There is no way you can read THE AMAZING ADVENTURES OF KAVALIER AND CLAY in one sitting. You are going to savor this thing like it's the best cheesecake you've ever had in your life, and perhaps the last --- thus, you will take small bites, really digest every piece, enjoy it, love it and never forget it. Michael Chabon, a rock star among American authors, takes every ample ounce of his head and heart to infuse this story with amplified life, making THE AMAZING ADVENTURES OF KAVALIER AND CLAY one of the richest and most satisfying books you will ever read. (Well, at least since his last masterpiece, WONDER BOYS, recently made into a very funny film starring that old filthbag-who-still-has-talent Michael Douglas.) The story is, well, not simple, but not as complicated as the endless twists and turns of the book might lead you to believe.
In 1939, Joe Kavalier, a young artist who has also been trained in the art of Houdini-esque escape, comes to New York after smuggling himself out of Nazi-occupied Prague. Looking for big cashola in order to fund the release of his family from Prague before they are persecuted, Joe teams up with his cousin, the competitively noncommittal Sammy Clay, in order to create a great American literary product --- the comic book. In the rough-and-tumble semi-Superman character they name the "Escapist," they allow their fears and dreams and horrible hopes to take physical shape. And, since they're guys, they give the "Escapist" a little nookie prize, an avatar of the great comic book mistresses of the dark, one LunaMoth --- Luna is inspired by the beautiful, mysterious Rosa, their real-life prewar love object. As the shadow of Hitler casts a darkness over Europe and ultimately the world, the boys end up immersed in the Golden Age of Comic Books, finding greater fame and trouble than they could have possibly imagined at the start.

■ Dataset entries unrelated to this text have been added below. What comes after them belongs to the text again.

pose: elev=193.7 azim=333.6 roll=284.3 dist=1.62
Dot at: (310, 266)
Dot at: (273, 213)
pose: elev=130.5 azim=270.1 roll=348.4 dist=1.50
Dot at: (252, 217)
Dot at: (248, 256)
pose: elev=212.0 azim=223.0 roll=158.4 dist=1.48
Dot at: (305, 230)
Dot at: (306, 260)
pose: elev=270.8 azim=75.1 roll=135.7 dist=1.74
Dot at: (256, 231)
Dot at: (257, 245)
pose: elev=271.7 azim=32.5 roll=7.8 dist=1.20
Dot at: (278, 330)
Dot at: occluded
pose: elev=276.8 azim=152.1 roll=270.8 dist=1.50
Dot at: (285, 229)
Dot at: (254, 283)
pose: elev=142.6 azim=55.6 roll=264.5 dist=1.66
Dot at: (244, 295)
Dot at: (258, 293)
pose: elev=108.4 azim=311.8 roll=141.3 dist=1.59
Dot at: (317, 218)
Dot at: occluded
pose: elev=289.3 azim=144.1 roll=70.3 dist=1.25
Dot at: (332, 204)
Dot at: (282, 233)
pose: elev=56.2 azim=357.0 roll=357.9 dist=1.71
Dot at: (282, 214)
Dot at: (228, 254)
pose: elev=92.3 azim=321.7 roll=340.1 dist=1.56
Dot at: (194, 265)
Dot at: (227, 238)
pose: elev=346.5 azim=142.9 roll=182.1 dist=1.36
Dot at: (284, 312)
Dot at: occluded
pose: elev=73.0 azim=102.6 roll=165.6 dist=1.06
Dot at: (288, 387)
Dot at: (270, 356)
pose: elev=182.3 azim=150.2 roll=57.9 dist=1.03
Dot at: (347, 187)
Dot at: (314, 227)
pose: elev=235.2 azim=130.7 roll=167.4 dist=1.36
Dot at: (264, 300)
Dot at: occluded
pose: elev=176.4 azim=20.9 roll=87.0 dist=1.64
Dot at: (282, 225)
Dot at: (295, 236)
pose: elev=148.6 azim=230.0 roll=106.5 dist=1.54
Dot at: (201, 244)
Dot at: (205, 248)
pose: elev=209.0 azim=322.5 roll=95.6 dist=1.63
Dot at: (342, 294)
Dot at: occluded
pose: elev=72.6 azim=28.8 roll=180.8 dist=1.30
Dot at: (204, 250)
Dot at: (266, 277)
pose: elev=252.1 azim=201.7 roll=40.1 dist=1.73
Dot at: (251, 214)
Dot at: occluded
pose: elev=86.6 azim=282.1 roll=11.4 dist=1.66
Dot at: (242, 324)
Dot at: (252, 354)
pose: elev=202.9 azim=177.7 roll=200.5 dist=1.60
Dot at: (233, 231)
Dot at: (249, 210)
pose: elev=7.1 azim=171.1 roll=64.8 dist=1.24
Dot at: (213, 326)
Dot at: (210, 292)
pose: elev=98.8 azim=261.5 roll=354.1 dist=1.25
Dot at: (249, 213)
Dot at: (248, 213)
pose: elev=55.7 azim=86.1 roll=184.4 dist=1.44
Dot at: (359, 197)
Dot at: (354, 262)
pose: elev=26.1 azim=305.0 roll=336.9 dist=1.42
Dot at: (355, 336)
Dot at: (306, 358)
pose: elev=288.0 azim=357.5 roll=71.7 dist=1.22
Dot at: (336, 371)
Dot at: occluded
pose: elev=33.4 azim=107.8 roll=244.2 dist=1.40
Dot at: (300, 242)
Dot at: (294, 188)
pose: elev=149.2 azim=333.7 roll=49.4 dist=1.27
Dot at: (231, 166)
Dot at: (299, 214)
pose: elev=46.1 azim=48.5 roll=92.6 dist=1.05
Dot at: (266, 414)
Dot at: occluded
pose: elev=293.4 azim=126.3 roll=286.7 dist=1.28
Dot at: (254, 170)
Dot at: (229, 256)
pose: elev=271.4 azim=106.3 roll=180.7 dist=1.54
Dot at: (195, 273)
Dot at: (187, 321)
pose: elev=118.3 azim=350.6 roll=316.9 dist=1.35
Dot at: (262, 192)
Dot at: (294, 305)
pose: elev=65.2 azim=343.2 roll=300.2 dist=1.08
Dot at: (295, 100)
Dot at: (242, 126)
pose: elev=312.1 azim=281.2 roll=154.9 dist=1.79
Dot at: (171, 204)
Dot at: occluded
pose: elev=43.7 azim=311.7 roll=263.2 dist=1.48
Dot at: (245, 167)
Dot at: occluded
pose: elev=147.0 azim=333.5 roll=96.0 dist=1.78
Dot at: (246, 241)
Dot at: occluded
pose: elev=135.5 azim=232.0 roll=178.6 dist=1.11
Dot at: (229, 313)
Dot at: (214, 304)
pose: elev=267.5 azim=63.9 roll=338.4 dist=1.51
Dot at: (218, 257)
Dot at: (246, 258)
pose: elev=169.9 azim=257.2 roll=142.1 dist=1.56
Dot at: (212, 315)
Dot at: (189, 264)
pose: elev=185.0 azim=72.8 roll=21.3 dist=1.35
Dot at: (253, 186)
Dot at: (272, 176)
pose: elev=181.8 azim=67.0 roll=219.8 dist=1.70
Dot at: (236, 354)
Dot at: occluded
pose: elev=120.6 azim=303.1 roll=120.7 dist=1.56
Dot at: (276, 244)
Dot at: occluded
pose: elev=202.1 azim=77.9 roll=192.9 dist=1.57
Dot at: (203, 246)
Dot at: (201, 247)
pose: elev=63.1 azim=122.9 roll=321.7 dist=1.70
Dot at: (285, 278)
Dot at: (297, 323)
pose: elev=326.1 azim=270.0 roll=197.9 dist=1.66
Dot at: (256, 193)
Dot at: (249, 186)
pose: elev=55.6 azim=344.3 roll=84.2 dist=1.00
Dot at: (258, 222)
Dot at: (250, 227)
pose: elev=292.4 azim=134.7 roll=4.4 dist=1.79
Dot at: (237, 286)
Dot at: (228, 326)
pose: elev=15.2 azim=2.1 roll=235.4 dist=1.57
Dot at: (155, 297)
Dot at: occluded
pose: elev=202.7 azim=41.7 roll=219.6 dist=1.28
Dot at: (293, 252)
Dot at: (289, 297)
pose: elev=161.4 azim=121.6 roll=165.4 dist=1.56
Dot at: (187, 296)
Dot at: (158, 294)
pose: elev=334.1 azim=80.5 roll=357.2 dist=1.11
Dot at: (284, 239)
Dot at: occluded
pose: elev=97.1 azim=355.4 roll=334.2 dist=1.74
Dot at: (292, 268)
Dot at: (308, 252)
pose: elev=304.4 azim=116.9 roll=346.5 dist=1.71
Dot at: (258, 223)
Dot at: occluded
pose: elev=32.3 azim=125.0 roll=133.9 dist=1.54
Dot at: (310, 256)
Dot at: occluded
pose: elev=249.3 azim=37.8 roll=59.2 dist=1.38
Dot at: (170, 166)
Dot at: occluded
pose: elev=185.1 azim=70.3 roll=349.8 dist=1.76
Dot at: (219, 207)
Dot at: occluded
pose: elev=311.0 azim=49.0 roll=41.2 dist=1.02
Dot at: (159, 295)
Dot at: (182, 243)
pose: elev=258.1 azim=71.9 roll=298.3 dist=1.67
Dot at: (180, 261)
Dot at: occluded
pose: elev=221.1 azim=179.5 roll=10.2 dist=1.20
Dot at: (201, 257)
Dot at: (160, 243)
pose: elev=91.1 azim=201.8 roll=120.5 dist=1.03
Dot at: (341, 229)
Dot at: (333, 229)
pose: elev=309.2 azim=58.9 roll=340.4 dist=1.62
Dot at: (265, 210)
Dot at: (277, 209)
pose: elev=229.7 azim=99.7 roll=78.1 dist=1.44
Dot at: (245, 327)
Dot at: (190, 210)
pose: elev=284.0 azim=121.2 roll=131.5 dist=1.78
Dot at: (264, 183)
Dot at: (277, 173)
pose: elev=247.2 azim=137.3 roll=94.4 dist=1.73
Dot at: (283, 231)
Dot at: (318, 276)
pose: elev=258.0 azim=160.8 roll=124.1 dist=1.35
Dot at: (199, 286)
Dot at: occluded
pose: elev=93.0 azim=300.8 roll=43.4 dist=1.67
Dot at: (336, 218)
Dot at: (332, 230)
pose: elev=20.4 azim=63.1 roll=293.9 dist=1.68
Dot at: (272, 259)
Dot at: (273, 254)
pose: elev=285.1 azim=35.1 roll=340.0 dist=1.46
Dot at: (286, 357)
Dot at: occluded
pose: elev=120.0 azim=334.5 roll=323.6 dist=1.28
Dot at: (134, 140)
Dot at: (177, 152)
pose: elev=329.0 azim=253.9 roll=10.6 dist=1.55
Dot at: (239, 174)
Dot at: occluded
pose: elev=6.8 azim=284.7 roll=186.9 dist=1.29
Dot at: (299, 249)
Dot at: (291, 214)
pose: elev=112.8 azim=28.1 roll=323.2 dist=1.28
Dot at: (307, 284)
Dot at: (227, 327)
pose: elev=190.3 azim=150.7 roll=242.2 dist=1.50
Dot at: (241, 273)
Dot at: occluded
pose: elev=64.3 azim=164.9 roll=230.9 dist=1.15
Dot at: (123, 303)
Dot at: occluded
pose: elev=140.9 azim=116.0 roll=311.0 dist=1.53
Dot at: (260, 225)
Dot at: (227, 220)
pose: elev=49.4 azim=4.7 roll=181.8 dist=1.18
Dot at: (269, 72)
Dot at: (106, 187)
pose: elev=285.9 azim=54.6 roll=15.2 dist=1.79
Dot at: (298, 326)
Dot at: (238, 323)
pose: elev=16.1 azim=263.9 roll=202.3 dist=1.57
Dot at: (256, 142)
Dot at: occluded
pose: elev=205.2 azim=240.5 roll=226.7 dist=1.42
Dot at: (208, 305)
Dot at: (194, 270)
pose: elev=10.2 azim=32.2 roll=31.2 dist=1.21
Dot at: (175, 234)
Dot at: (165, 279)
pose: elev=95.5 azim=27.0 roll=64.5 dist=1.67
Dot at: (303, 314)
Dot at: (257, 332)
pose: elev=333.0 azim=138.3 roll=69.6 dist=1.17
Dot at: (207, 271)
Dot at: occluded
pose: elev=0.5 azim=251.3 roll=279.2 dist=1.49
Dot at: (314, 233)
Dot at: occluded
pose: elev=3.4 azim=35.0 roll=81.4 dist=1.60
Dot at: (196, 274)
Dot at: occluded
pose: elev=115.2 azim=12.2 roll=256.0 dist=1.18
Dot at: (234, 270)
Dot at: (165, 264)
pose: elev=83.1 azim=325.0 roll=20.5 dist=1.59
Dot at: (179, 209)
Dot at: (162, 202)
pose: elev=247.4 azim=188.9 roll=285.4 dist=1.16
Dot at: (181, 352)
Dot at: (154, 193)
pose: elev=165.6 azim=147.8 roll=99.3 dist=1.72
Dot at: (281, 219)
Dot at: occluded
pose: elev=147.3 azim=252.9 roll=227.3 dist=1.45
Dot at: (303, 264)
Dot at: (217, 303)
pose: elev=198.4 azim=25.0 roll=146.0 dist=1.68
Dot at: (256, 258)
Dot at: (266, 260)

The chewy, eggy-rich endeavor with which you eat the world's greatest cheesecakes (a big shout out to my mother here) is a perfect way to describe how you will literally sink your teeth into this massive tome. THE AMAZING ADVENTURES OF KAVALIER AND CLAY really makes me think of a great movie, like The Godfather, an epic which uses everybody's favorite war, W.W.II, as a metaphor for something much bigger than the war itself --- the goals of the characters replete with larger-than-life meaning, the comic book fantasies richly textured, layered elements transposing real events into mystical quests. It's Harry Potter for intelligent adults.
Neurotic boys don't usually do it for me, in real life or as characters in a book, and often they send me into such a state that the annoying Amaya's stupidity on "The Real World Hawaii" suddenly seems so much more worth my attention. But Joe and Sammy aren't your normal kvetchers, and THE AMAZING ADVENTURES OF KAVALIER AND CLAY is not your average novel. It reaches for and successfully achieves a transcendent bridge that joins intellect and adventure in original and compelling ways.
Chabon is a genius --- there is no other way to describe his ability to blend Hitler, comic books, brotherhood, first love, fame and the pitfalls of celebrity, Brooklyn Jewish home life, the European struggle against the Third Reich, America's growing prosperity, and good-looking women who use their smarts and their curves to get ahead in the world together in such a cohesive, complete story. In the hands of a lesser artist, something this complex would have been lousy, like your run-of-the-mill, when-does-this-thing-end, foreign-intrigue, bestseller list swill; but instead THE AMAZING ADVENTURES OF KAVALIER AND CLAY looks like a title you will be seeing on many a serious literary book awards' shortlist in the coming year (except for the National Book Award --- did you people read this one?).